The test measures levels of placental growth factor (PlGF) in the blood.
Certain groups, such as those with African, Caribbean and Asian family backgrounds or those from deprived areas, are statistically at higher risk from preterm pre-eclampsia.
Public health minister Maree Todd said: “The Scottish Government warmly welcomes the publication of the report and recommendations from the Scottish Health Technologies Group.
“NHS boards in Scotland can already choose to offer the placental growth factor testing and these recommendations further highlight the potential benefits for pregnant women and their families.
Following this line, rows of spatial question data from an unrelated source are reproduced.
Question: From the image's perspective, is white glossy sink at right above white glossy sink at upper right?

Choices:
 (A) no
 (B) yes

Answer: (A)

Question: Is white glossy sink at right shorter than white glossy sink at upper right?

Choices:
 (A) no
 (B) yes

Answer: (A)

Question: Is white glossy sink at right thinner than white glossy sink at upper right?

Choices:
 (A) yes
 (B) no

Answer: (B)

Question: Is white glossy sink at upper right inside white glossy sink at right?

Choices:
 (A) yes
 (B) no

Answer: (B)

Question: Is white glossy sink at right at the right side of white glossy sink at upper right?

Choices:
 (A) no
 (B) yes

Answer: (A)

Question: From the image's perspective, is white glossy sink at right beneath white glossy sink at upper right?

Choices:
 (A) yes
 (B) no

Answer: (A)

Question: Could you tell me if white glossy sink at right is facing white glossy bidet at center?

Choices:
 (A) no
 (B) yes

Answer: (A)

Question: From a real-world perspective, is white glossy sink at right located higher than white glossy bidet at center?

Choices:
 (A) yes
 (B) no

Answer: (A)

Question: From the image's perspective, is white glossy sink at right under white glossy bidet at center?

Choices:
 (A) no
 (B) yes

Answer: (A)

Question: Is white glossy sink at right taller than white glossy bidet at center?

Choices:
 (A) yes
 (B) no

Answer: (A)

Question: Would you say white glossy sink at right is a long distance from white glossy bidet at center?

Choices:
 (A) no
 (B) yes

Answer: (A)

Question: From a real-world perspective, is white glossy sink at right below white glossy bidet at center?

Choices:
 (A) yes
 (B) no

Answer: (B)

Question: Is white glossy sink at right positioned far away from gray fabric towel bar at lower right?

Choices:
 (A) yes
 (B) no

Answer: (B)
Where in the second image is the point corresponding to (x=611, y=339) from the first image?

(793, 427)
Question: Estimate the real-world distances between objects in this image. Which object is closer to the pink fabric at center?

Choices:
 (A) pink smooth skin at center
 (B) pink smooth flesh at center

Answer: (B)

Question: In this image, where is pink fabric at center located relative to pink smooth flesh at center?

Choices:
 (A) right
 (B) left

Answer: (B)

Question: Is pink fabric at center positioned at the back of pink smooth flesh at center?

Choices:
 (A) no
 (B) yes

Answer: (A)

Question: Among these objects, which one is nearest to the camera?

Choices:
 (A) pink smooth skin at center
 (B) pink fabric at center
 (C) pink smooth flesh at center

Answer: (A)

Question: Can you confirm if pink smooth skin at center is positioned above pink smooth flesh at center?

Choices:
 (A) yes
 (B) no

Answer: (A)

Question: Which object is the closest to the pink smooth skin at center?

“We expect all NHS boards in Scotland to take note of the recommendations and work to ensure that all pregnant women who need the placental growth factor testing are able to access it as part of their routine maternity care.”
Marcus Green, chief executive of Action on Pre-eclampsia, said: “We welcome this advice in Scotland, which broadly mirrors the Nice (National Institute for Health and Care Excellence) guideline in England and Wales.
“This is the latest step in a long journey for this lifesaving, time-saving and cost-saving test and we now need to see a very clear path to funding and implementation.”